THE NEW DEAL: RECOVERY
- ABANDONMENT OF GOLD STANDARD: 1933 -- executive order by FDR making it easier
for money to get into circulation. Reconstruction Finance Corporation set new value of gold.
- FEDERAL SECURITIES ACT [FSA]: 1933 -- allowed government to investigate stock market.
- WORKS PROGRESS ADMINISTRATION [WPA]: 1933 -- established to put men to work
on jobs of public usefulness. 5,900 schoolhouses built or repaired; parks, playgrounds, and
pools built; roads, streets, and sewage plants built; 1,000 airfields laid out; 2,500 hospitals placed
in areas not previously served. WPA also had FEDERAL ARTS PROJECTS to provide jobs of
cultural usefulness to continue dramas, concerts, writing (guidebooks, local history books, oral
histories), murals, and sculptures. These projects kept the American arts alive and vigorous.
- NATIONAL INDUSTRIAL RECOVERY ACT [NIRA]: 1933 -- created NATIONAL
- RECOVERY ADMINISTRATION [NRA], which administered process for devising
industry-wide codes of fair business practices. NRA's symbol was a blue eagle, slogan -- "We
Do Our Part." The NIRA's ¤7a recognized the right of labor to bargain collectively for working
hours, wages, and conditions. The NRA was declared unconstitutional by the Supreme Court in
1935 [Schechter Poultry Corp. v. United States] -- but ¤7a (the Wagner Act) survived
constitutional challenge. (See below, under REFORM -- NLRB.)

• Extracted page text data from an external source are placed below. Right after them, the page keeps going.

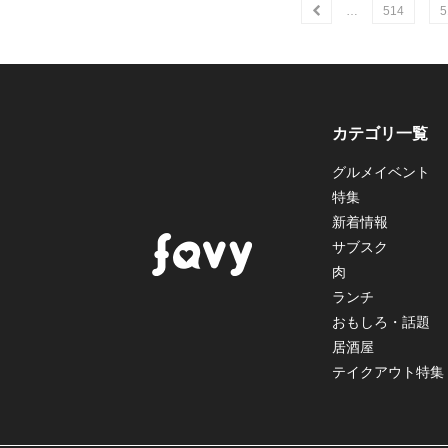
…
514
5
カテゴリ一覧
グルメイベント
特集
新着情報
サブスク
肉
ランチ
おもしろ・話題
居酒屋
テイクアウト特集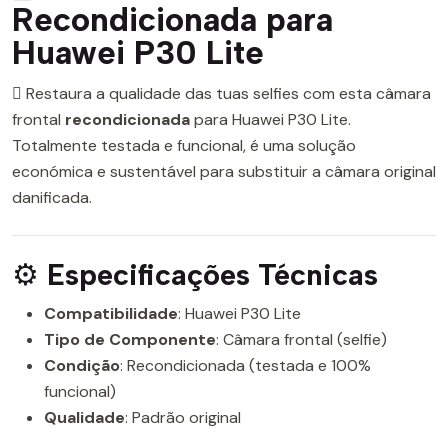
Recondicionada para
Huawei P30 Lite
 Restaura a qualidade das tuas selfies com esta câmara
frontal
recondicionada
para Huawei P30 Lite.
Totalmente testada e funcional, é uma solução
económica e sustentável para substituir a câmara original
danificada.
⚙️
Especificações Técnicas
Compatibilidade
: Huawei P30 Lite
Tipo de Componente
: Câmara frontal (selfie)
Condição
: Recondicionada (testada e 100%
funcional)
Qualidade
: Padrão original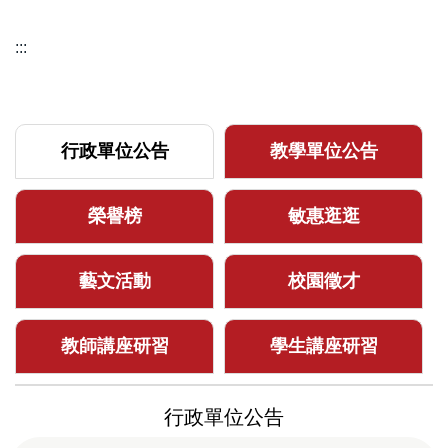
:::
行政單位公告
教學單位公告
榮譽榜
敏惠逛逛
藝文活動
校園徵才
教師講座研習
學生講座研習
行政單位公告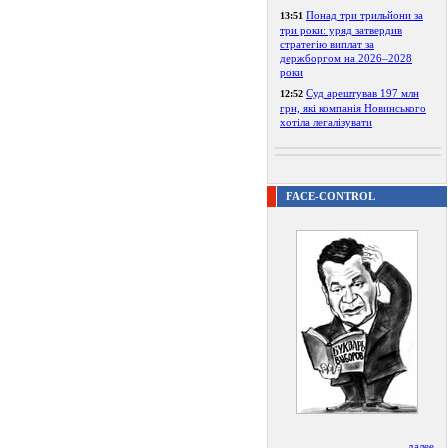
Понад три трильйони за
13:51
три роки: уряд затвердив
стратегію виплат за
держборгом на 2026–2028
роки
Суд арештував 197 млн
12:52
грн, які компанія Новинського
хотіла легалізувати
FACE-CONTROL
далее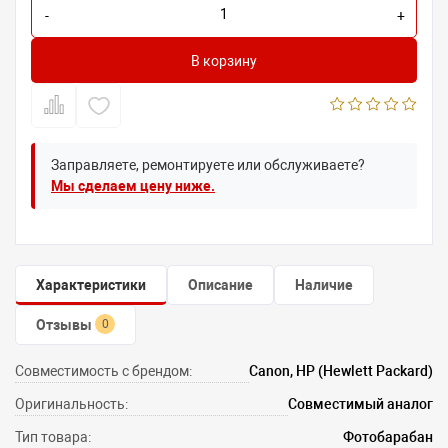
-
+
В корзину
Заправляете, ремонтируете или обслуживаете?
Мы сделаем цену ниже.
Характеристики
Описание
Наличие
Отзывы
0
Совместимость с брендом:
Canon, HP (Hewlett Packard)
Оригинальность:
Совместимый аналог
Тип товара:
Фотобарабан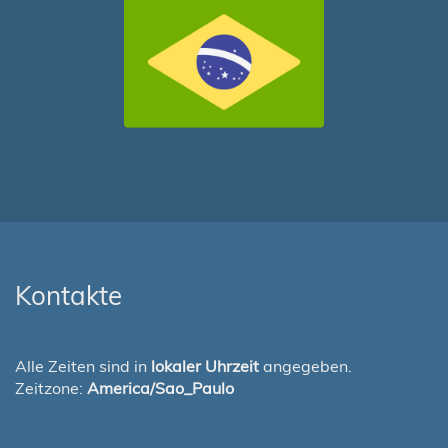
Kontakte
Alle Zeiten sind in
lokaler Uhrzeit
angegeben.
Zeitzone:
America/Sao_Paulo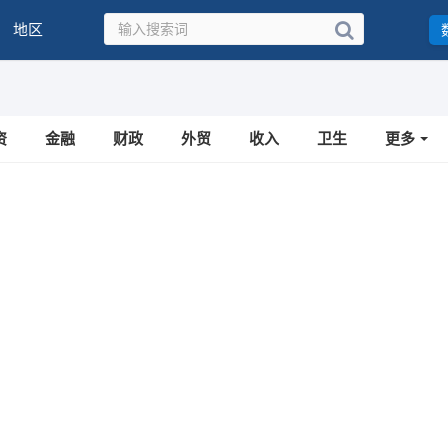
地区
资
金融
财政
外贸
收入
卫生
更多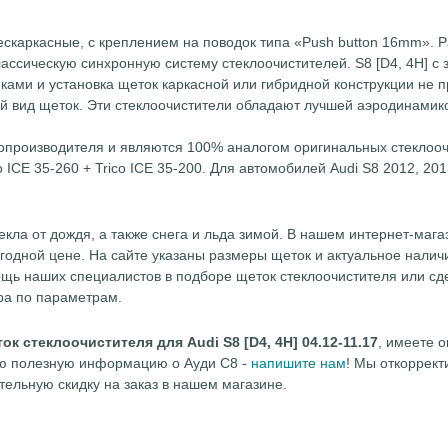
ескаркасные, с креплением на поводок типа «Push button 16mm». 
ассическую синхронную систему стеклоочистителей. S8 [D4, 4H] с 
ами и установка щеток каркасной или гибридной конструкции не 
ый вид щеток. Эти стеклоочистители обладают лучшей аэродинамик
топроизводителя и являются 100% аналогом оригинальных стеклооч
ICE 35-260 + Trico ICE 35-200. Для автомобилей Audi S8 2012, 201
екла от дождя, а также снега и льда зимой. В нашем интернет-маг
ыгодной цене. На сайте указаны размеры щеток и актуальное налич
щь наших специалистов в подборе щеток стеклоочистителя или сд
ра по параметрам.
ок стеклоочистителя для Audi S8 [D4, 4H] 04.12-11.17
, имеете о
гую полезную информацию о Ауди С8 -
напишите нам
! Мы откоррект
тельную скидку на заказ в нашем магазине.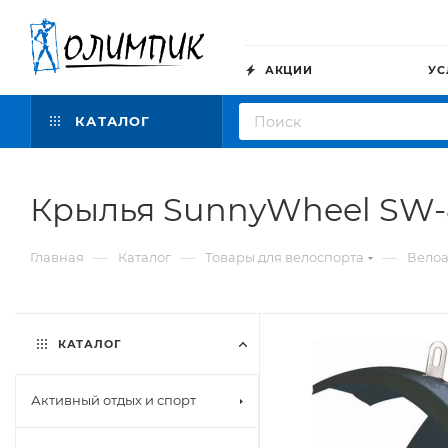
АКЦИИ
УС
КАТАЛОГ
Крылья SunnyWheel SW-8
—
—
—
Главная
Каталог
Товары для велоспорта
Велоа
КАТАЛОГ
Активный отдых и спорт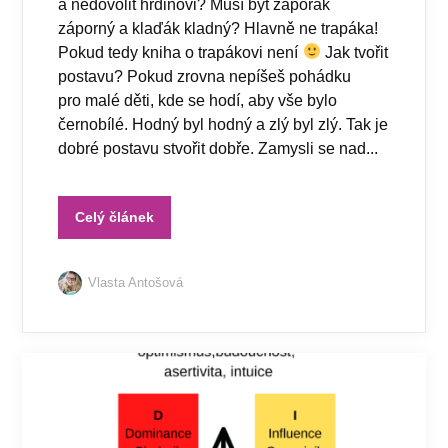
a nedovolit hrdinovi? Musí být záporák
záporný a klaďák kladný? Hlavně ne trapáka!
Pokud tedy kniha o trapákovi není
Jak tvořit
postavu? Pokud zrovna nepíšeš pohádku
pro malé děti, kde se hodí, aby vše bylo
černobílé. Hodný byl hodný a zlý byl zlý. Tak je
dobré postavu stvořit dobře. Zamysli se nad...
Celý článek
Vlasta Antošová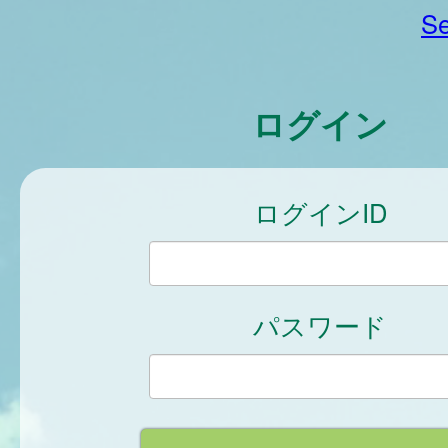
Se
ログイン
ログインID
パスワード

- AGRICULTURAL ADJUSTMENT ACT [AAA]: 1933 -- limited farm production to help raise
prices; paid for by taxing food processors. Declared unconstitutional by Supreme Court in 1936
[United States v. Butler]. 1938 -- AAA II enacted, creating the Soil Bank, allotments, parities,
surplus controls, farm insurance, and soil conservation districts.

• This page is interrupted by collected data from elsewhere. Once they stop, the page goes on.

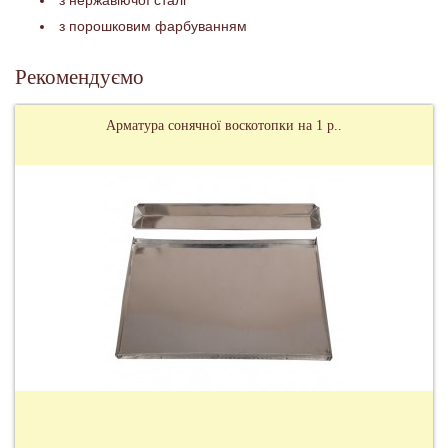
з порошковим фарбуванням
Рекомендуємо
Арматура сонячної воскотопки на 1 р..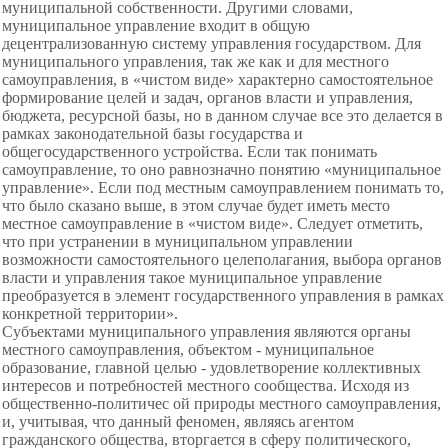
муниципальной собственности. Другими словами,
муниципальное управление входит в общую
децентрализованную систему управления государством. Для
муниципального управления, так же как и для местного
самоуправления, в «чистом виде» характерно самостоятельное
формирование целей и задач, органов власти и управления,
бюджета, ресурсной базы, но в данном случае все это делается в
рамках законодательной базы государства и
общегосударственного устройства. Если так понимать
самоуправление, то оно равнозначно понятию «муниципальное
управление». Если под местным самоуправлением понимать то,
что было сказано выше, в этом случае будет иметь место
местное самоуправление в «чистом виде». Следует отметить,
что при устранении в муниципальном управлении
возможности самостоятельного целеполагания, выбора органов
власти и управления такое муниципальное управление
преобразуется в элемент государственного управления в рамках
конкретной территории».
Субъектами муниципального управления являются органы
местного самоуправления, объектом - муниципальное
образование, главной целью - удовлетворение коллективных
интересов и потребностей местного сообщества. Исходя из
общественно-политичес ой природы местного самоуправления,
и, учитывая, что данный феномен, являясь агентом
гражданского общества, вторгается в сферу политического,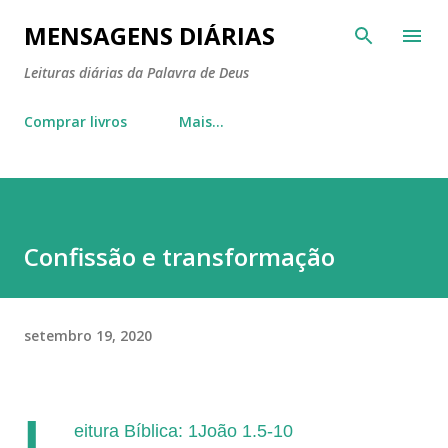
Pular para o conteúdo principal
MENSAGENS DIÁRIAS
Leituras diárias da Palavra de Deus
Comprar livros
Mais…
Confissão e transformação
setembro 19, 2020
L
eitura Bíblica: 1João 1.5-10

- NATIONAL YOUTH ADMINSITRATION [NYA]: 1935 -- helped keep youth in school with
500,000 helped in colleges and 600,000 in high schools provided with jobs.
- FEDERAL HOUSING ACT [FHA]: 1934 -- helped repair, rebuild, and insure older homes.
THE NEW DEAL: REFORM
- GLASS/STEAGALL ACT -- gave government power to investigate banking conditions, vested
greater regulatory powers in Federal Reserve Board.
- FEDERAL DEPOSIT INSURANCE CORPORATION [FDIC] -- insured savings of bank
depositors and monitored soundness of insured banking institutions.
- FEDERAL SAVINGS & LOAN INSURANCE CORPORATION [FSLIC] -- insured savings
of depositors in savings & loan institutions and monitored soundness of insured S&Ls.
- SECURITIES AND EXCHANGE COMMISSION [SEC]: regulated stock and bond trading;
regulated exchanges where stocks and bonds are sold, and legislated requirements for disclosure of
fair stock information.
- WAGNER ACT created NATIONAL LABOR RELATIONS BOARD [NLRB] which
reaffirmed labor's rights to bargain for wages, hours, and working conditions, to strike, and to
arbitration of grievances.
- FAIR LABOR STANDARDS ACT [FLSA]: 1938 -- set minimum wages and maximum
working hours.
- TENNESSEE VALLEY AUTHORITY [TVA] and RURAL ELECTRIFICATION
- AUTHORITY [REA]: helped to bring electricity to rural "pockets of poverty" that could not
afford lines.
- SOCIAL SECURITY: Provided for unemployed, aged, dependent, and handicapped. Financed
by FICA taxes paid by employee, matched by employer and Federal government.